The configuration on top of the EF804 is similar to a Marshall amp configuration (in that case the plate load is switchable to have different distortion figures).

Due to the fact the tube has really low currents below 1 mA ( https://frank.pocnet.net/sheets/128/e/EF804S.pdf ), can it be that the 100 nF is there as a power supply cap? Together with the dropping resistor of 820k gives a cutoff frequency of 2 Hz.

R37 and R37 is sort of cathode feedback to the output tubes whilst R35 and R36 are a feedback from cathode of the EL84 to g2 of EF804 (I saw something similar in some input stage for old studio mixers).
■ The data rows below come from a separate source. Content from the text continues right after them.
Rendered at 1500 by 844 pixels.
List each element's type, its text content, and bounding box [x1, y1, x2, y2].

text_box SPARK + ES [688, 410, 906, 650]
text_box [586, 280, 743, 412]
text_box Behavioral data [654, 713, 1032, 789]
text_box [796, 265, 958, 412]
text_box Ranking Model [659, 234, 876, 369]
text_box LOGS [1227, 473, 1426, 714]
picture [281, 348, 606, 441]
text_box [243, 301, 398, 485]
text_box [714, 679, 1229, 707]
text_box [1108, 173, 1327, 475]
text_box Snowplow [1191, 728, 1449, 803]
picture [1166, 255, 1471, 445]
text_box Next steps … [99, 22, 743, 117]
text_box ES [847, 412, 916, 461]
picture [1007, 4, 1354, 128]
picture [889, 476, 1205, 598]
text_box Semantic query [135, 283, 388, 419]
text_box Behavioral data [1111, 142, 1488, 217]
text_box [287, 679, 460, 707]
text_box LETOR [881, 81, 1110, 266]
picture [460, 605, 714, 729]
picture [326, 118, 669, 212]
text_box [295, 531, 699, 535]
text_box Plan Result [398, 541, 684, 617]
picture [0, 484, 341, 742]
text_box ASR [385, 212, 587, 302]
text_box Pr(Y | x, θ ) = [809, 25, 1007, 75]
I can be wrong, but this is how I would interpret that schematic.
 
An interesting design, maximizing the use of a single ef804 to spare a tube. Note the plate resistor 2.2M , DC coupled with screen stabilizing the DC bias.

A scholar example of most of the tricks that could be done to minimize number of tubes, still with impressing distortion figures due to heavy NFB.
 
An interesting design, maximizing the use of a single ef804 to spare a tube. Note the plate resistor 2.2M , DC coupled with screen stabilizing the DC bias.

A scholar example of most of the tricks that could be done to minimize number of tubes, still with impressing distortion figures due to heavy NFB.

Yes, a beautiful design but strange to modern eyes. Starved current operation is so device dependent, and so weird looking that DIYers never even try it today. The DC feedback to stabilize it is very elegant. Great to see real Baxandall tone controls too.